WHAT YOU NEED TO DO: When you copy the records, keep every word exact and leave the pictures out.

# # # #

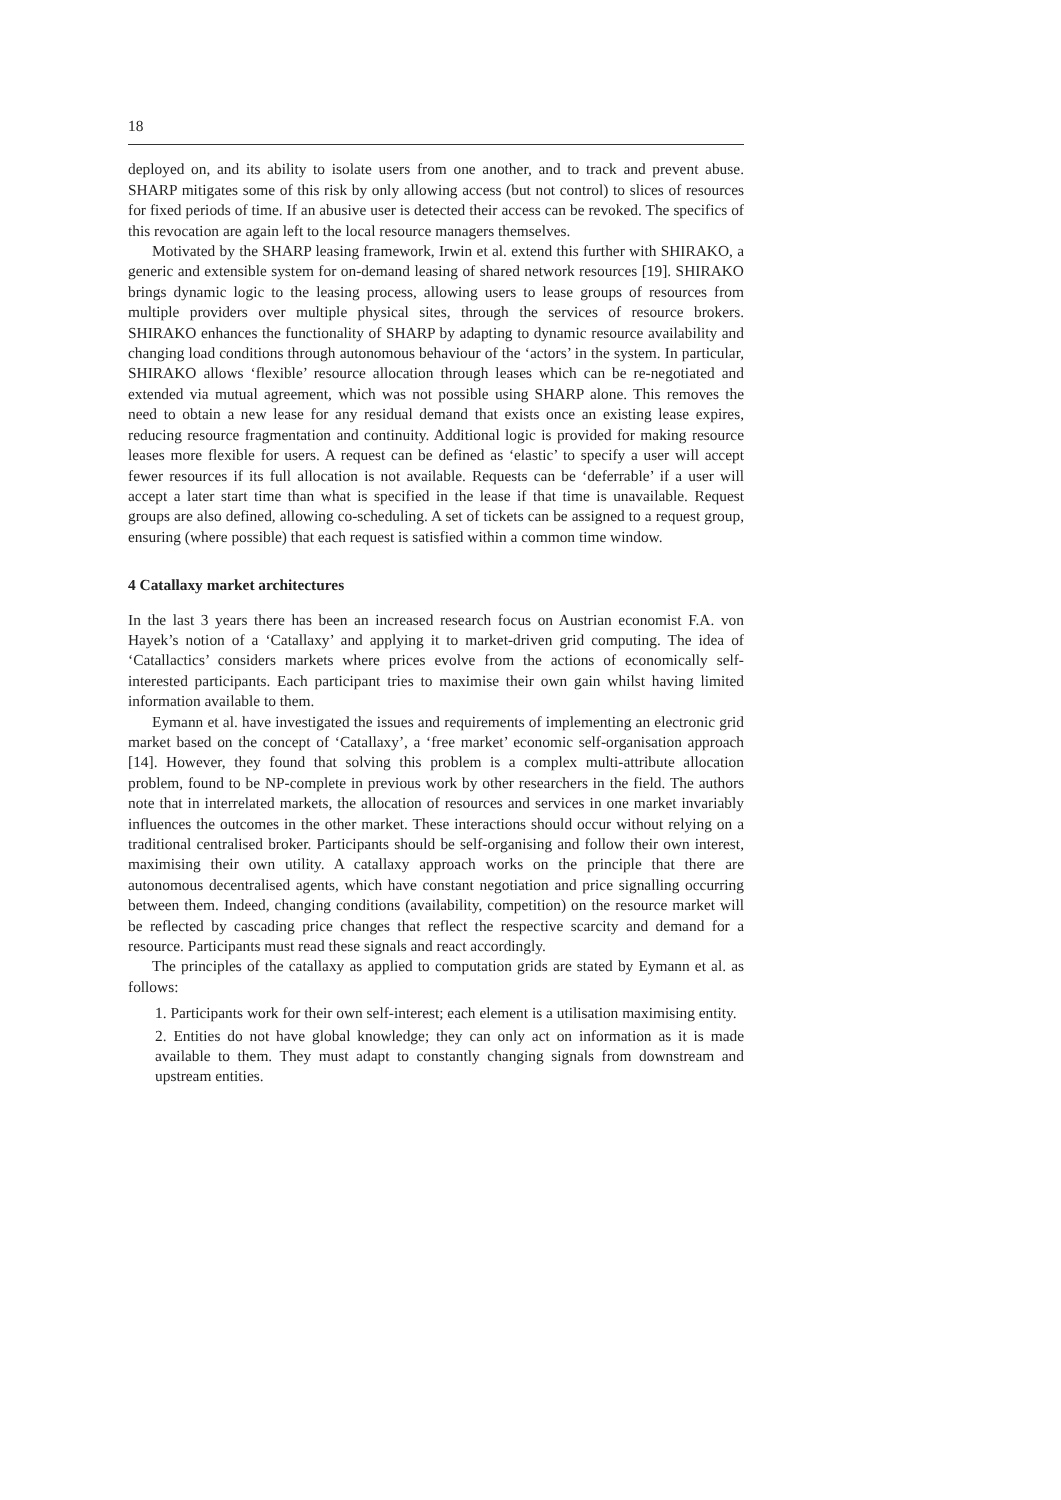18
deployed on, and its ability to isolate users from one another, and to track and prevent abuse. SHARP mitigates some of this risk by only allowing access (but not control) to slices of resources for fixed periods of time. If an abusive user is detected their access can be revoked. The specifics of this revocation are again left to the local resource managers themselves.
Motivated by the SHARP leasing framework, Irwin et al. extend this further with SHIRAKO, a generic and extensible system for on-demand leasing of shared network resources [19]. SHIRAKO brings dynamic logic to the leasing process, allowing users to lease groups of resources from multiple providers over multiple physical sites, through the services of resource brokers. SHIRAKO enhances the functionality of SHARP by adapting to dynamic resource availability and changing load conditions through autonomous behaviour of the ‘actors’ in the system. In particular, SHIRAKO allows ‘flexible’ resource allocation through leases which can be re-negotiated and extended via mutual agreement, which was not possible using SHARP alone. This removes the need to obtain a new lease for any residual demand that exists once an existing lease expires, reducing resource fragmentation and continuity. Additional logic is provided for making resource leases more flexible for users. A request can be defined as ‘elastic’ to specify a user will accept fewer resources if its full allocation is not available. Requests can be ‘deferrable’ if a user will accept a later start time than what is specified in the lease if that time is unavailable. Request groups are also defined, allowing co-scheduling. A set of tickets can be assigned to a request group, ensuring (where possible) that each request is satisfied within a common time window.
4 Catallaxy market architectures
In the last 3 years there has been an increased research focus on Austrian economist F.A. von Hayek’s notion of a ‘Catallaxy’ and applying it to market-driven grid computing. The idea of ‘Catallactics’ considers markets where prices evolve from the actions of economically self-interested participants. Each participant tries to maximise their own gain whilst having limited information available to them.
Eymann et al. have investigated the issues and requirements of implementing an electronic grid market based on the concept of ‘Catallaxy’, a ‘free market’ economic self-organisation approach [14]. However, they found that solving this problem is a complex multi-attribute allocation problem, found to be NP-complete in previous work by other researchers in the field. The authors note that in interrelated markets, the allocation of resources and services in one market invariably influences the outcomes in the other market. These interactions should occur without relying on a traditional centralised broker. Participants should be self-organising and follow their own interest, maximising their own utility. A catallaxy approach works on the principle that there are autonomous decentralised agents, which have constant negotiation and price signalling occurring between them. Indeed, changing conditions (availability, competition) on the resource market will be reflected by cascading price changes that reflect the respective scarcity and demand for a resource. Participants must read these signals and react accordingly.
The principles of the catallaxy as applied to computation grids are stated by Eymann et al. as follows:
1. Participants work for their own self-interest; each element is a utilisation maximising entity.
2. Entities do not have global knowledge; they can only act on information as it is made available to them. They must adapt to constantly changing signals from downstream and upstream entities.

# # # #

RESPONSE TO THE TASK:
18
deployed on, and its ability to isolate users from one another, and to track and prevent abuse. SHARP mitigates some of this risk by only allowing access (but not control) to slices of resources for fixed periods of time. If an abusive user is detected their access can be revoked. The specifics of this revocation are again left to the local resource managers themselves.
Motivated by the SHARP leasing framework, Irwin et al. extend this further with SHIRAKO, a generic and extensible system for on-demand leasing of shared network resources [19]. SHIRAKO brings dynamic logic to the leasing process, allowing users to lease groups of resources from multiple providers over multiple physical sites, through the services of resource brokers. SHIRAKO enhances the functionality of SHARP by adapting to dynamic resource availability and changing load conditions through autonomous behaviour of the ‘actors’ in the system. In particular, SHIRAKO allows ‘flexible’ resource allocation through leases which can be re-negotiated and extended via mutual agreement, which was not possible using SHARP alone. This removes the need to obtain a new lease for any residual demand that exists once an existing lease expires, reducing resource fragmentation and continuity. Additional logic is provided for making resource leases more flexible for users. A request can be defined as ‘elastic’ to specify a user will accept fewer resources if its full allocation is not available. Requests can be ‘deferrable’ if a user will accept a later start time than what is specified in the lease if that time is unavailable. Request groups are also defined, allowing co-scheduling. A set of tickets can be assigned to a request group, ensuring (where possible) that each request is satisfied within a common time window.
4 Catallaxy market architectures
In the last 3 years there has been an increased research focus on Austrian economist F.A. von Hayek’s notion of a ‘Catallaxy’ and applying it to market-driven grid computing. The idea of ‘Catallactics’ considers markets where prices evolve from the actions of economically self-interested participants. Each participant tries to maximise their own gain whilst having limited information available to them.
Eymann et al. have investigated the issues and requirements of implementing an electronic grid market based on the concept of ‘Catallaxy’, a ‘free market’ economic self-organisation approach [14]. However, they found that solving this problem is a complex multi-attribute allocation problem, found to be NP-complete in previous work by other researchers in the field. The authors note that in interrelated markets, the allocation of resources and services in one market invariably influences the outcomes in the other market. These interactions should occur without relying on a traditional centralised broker. Participants should be self-organising and follow their own interest, maximising their own utility. A catallaxy approach works on the principle that there are autonomous decentralised agents, which have constant negotiation and price signalling occurring between them. Indeed, changing conditions (availability, competition) on the resource market will be reflected by cascading price changes that reflect the respective scarcity and demand for a resource. Participants must read these signals and react accordingly.
The principles of the catallaxy as applied to computation grids are stated by Eymann et al. as follows:
1. Participants work for their own self-interest; each element is a utilisation maximising entity.
2. Entities do not have global knowledge; they can only act on information as it is made available to them. They must adapt to constantly changing signals from downstream and upstream entities.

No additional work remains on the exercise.